Invoking the Fourteenth would not completely avoid uncertainty because the outcome of litigation would be unknown for months—but that uncertainty is far less grave than immediate default. And while not every academic agrees, leading legal scholars are clear that the president has good constitutional arguments to make.
By invoking the Fourteenth, Biden could avert the immediate crisis and tell the American people that he will act to save the economy, their jobs, and their families’ well-being—all of which would be at stake with a default.
By screaming, “Do not fold!!!” to Republican House members, Trump has pinned the tail of blame on his own donkey.
He could have stayed out of this fight and let others take the political hit if the worst-case scenario occurs. But he wants to be sure it happens. Should it occur, no one should forget his central role—certainly not as the 2024 presidential campaign heats up.
Keep in mind, too, Trump’s glaring hypocrisy here: This is the self-described “King of Debt” who spent like a drunken sailor during his four years in office, raising the national debt by $7.8 trillion.
He’s not in it to keep America safe from overspending. He’s in it for himself.

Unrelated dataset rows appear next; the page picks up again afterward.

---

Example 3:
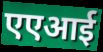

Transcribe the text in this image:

एएआई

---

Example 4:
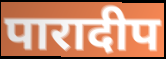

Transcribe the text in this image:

पारादीप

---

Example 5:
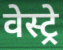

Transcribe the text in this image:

वेस्ट्रे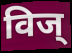
विज्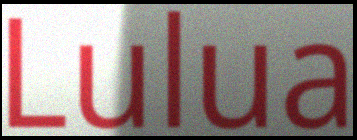
Lulua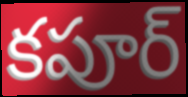
కపూర్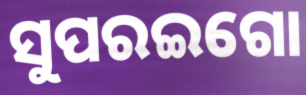
ସୁପରଇଗୋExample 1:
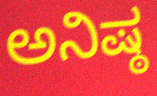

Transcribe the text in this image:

ಅನಿಷ್ಠ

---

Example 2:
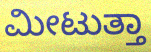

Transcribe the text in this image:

ಮೀಟುತ್ತಾ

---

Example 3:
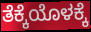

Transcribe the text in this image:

ತೆಕ್ಕೆಯೊಳಕ್ಕೆ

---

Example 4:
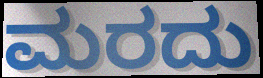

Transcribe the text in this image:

ಮರದು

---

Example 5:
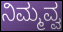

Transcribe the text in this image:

ನಿಮ್ಮವ್ವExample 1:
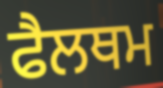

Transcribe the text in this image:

ਫੈਲਥਮ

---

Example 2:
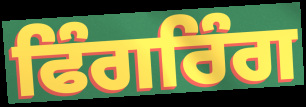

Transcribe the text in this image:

ਫਿੰਗਰਿੰਗ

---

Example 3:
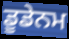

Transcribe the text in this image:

ਡੂਡੇਨਮ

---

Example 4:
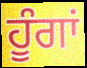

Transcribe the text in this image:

ਹੂੰਗਾਂ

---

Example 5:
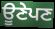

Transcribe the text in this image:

ਊਣੇਪਣ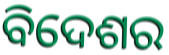
ବିଦେଶର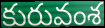
కురువంశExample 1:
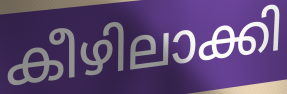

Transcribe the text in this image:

കീഴിലാക്കി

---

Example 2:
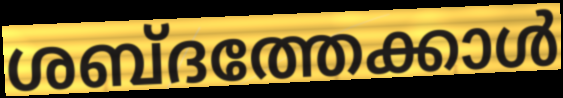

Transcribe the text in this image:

ശബ്ദത്തേക്കാൾ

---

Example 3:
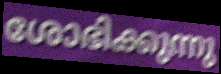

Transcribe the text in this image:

ശോഭിക്കുന്നു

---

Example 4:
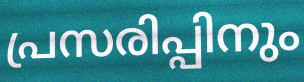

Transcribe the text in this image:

പ്രസരിപ്പിനും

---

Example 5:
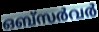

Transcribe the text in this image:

ഒബ്സർവർ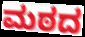
ಮಠದ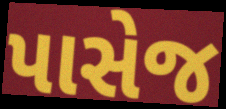
પાસેજ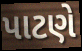
પાટણેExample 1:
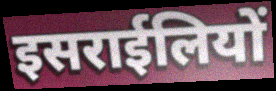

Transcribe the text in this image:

इसराईलियों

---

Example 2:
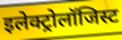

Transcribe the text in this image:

इलेक्ट्रोलॉजिस्ट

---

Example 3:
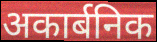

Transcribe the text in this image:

अकार्बनिक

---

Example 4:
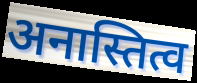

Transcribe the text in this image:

अनास्तित्व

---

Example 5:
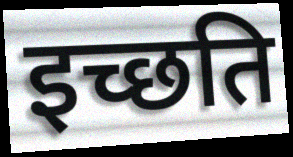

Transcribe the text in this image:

इच्छति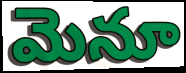
మెనూ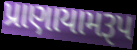
પ્રાણાયામરૂપ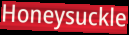
Honeysuckle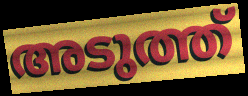
അടുത്ത്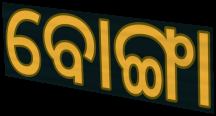
ବୋଙ୍ଗା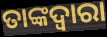
ତାଙ୍କଦ୍ଵାରା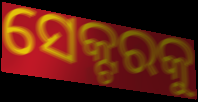
ସେକ୍ଟରକୁ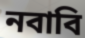
নবাবিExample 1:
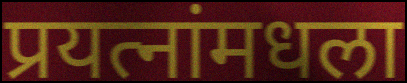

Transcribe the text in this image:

प्रयत्नांमधला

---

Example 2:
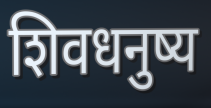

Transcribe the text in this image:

शिवधनुष्य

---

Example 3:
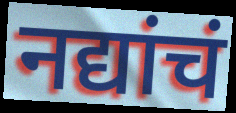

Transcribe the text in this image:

नद्यांचं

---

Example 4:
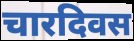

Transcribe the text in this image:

चारदिवस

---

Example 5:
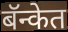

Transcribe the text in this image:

बॅन्केतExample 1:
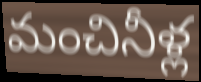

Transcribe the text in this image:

మంచినీళ్ల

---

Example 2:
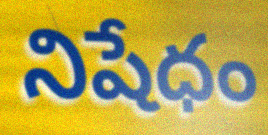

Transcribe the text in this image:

నిషేధం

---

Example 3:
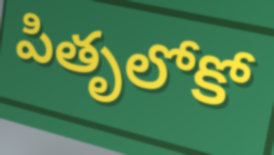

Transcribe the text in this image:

పితృలోకో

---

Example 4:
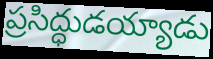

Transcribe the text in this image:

ప్రసిద్ధుడయ్యాడు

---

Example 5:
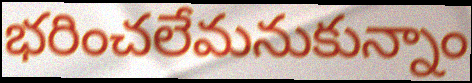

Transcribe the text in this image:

భరించలేమనుకున్నాం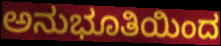
ಅನುಭೂತಿಯಿಂದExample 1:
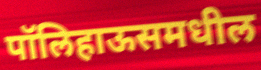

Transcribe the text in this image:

पॉलिहाऊसमधील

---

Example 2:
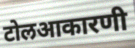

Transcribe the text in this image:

टोलआकारणी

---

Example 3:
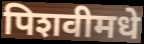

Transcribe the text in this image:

He doesn’t even mind telling us he’s a hypocrite. At the CNN town hall on May 10, host Kaitlan Collins confronted Trump with his prior statements on raising the debt ceiling:
Collins: You once said that using the . . . debt ceiling as a negotiating wedge just could not happen. You—you said that when you were in the Oval Office.
Trump: Sure, that’s when I was president.

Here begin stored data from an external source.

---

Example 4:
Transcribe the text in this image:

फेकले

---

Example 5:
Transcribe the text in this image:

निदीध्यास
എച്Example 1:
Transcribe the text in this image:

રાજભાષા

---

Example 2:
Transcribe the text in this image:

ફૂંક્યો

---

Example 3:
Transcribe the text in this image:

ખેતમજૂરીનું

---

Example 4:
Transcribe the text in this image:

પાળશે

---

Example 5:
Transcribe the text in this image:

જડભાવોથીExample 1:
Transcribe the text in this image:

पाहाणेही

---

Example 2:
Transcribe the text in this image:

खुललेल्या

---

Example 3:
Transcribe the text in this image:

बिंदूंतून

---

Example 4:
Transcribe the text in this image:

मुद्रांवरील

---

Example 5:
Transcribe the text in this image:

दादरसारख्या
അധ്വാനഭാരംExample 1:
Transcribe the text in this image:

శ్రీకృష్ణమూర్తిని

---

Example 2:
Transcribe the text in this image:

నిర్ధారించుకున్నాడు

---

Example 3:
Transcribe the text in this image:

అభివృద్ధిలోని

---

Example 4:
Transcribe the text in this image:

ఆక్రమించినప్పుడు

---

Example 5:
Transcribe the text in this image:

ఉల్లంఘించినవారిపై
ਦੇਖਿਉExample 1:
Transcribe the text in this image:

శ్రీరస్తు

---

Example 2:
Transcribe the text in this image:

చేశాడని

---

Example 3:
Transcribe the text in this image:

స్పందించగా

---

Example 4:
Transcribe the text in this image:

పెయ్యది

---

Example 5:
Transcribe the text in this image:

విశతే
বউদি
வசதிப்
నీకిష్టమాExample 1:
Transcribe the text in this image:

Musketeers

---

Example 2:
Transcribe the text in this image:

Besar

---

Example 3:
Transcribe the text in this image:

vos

Collins: So why is it different now that you’re out of office?
Trump: Because now I’m not president.
Trump can’t help saying the quiet part out loud. As he did by insanely bellowing in his January 2017 inaugural about “American carnage.” That is precisely what he seeks to bring about now, in service of his own interests.
It is up to President Biden to protect the nation and avert the chaos Trump is aiming for. And in the months ahead, it is up to sane middle America to speak, act, organize, and vote to ensure that Trump does not get the second term for whose sake he is eager to see the economy crash.